#### Provided records
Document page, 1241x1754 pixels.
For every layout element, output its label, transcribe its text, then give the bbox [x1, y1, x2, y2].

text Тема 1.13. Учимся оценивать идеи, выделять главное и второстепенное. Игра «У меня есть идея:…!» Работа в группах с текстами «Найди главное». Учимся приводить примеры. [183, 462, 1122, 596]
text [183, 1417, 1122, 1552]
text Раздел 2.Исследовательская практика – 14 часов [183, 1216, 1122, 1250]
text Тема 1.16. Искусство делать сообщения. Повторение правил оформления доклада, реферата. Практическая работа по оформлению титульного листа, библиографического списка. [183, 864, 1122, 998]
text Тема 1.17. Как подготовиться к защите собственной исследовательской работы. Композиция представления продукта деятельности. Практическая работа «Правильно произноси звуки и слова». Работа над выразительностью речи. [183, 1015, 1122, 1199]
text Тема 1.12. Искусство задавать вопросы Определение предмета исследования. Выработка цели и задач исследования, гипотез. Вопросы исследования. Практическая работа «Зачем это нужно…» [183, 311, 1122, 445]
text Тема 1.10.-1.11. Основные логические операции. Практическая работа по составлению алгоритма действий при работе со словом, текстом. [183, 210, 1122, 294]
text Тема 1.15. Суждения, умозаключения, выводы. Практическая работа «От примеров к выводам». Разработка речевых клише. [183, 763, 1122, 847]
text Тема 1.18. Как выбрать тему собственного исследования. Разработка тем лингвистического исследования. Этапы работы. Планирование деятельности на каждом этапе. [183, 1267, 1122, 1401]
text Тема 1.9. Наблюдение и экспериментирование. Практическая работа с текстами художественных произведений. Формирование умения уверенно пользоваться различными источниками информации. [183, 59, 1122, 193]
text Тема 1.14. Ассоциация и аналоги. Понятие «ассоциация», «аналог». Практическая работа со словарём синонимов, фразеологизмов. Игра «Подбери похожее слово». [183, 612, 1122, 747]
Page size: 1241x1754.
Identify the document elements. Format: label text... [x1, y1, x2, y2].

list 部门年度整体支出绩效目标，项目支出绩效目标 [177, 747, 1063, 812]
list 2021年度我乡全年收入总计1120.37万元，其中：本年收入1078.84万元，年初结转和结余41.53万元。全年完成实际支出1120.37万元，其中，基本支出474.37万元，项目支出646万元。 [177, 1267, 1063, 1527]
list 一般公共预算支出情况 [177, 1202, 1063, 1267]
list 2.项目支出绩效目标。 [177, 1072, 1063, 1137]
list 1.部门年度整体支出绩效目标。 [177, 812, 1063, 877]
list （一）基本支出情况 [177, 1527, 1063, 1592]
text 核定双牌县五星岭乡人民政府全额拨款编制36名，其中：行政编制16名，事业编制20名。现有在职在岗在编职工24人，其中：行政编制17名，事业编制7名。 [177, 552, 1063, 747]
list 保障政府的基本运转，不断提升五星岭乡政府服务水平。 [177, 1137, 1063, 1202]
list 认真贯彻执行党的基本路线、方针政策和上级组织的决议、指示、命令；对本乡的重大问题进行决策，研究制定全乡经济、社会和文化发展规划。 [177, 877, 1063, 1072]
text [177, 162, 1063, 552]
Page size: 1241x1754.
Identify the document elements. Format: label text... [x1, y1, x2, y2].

#### Requirement
Reproduce each line from the records that contains the word "работы".

#### Answer for this exercise
text Тема 1.17. Как подготовиться к защите собственной исследовательской работы. Композиция представления продукта деятельности. Практическая работа «Правильно произноси звуки и слова». Работа над выразительностью речи. [183, 1015, 1122, 1199]
text Тема 1.18. Как выбрать тему собственного исследования. Разработка тем лингвистического исследования. Этапы работы. Планирование деятельности на каждом этапе. [183, 1267, 1122, 1401]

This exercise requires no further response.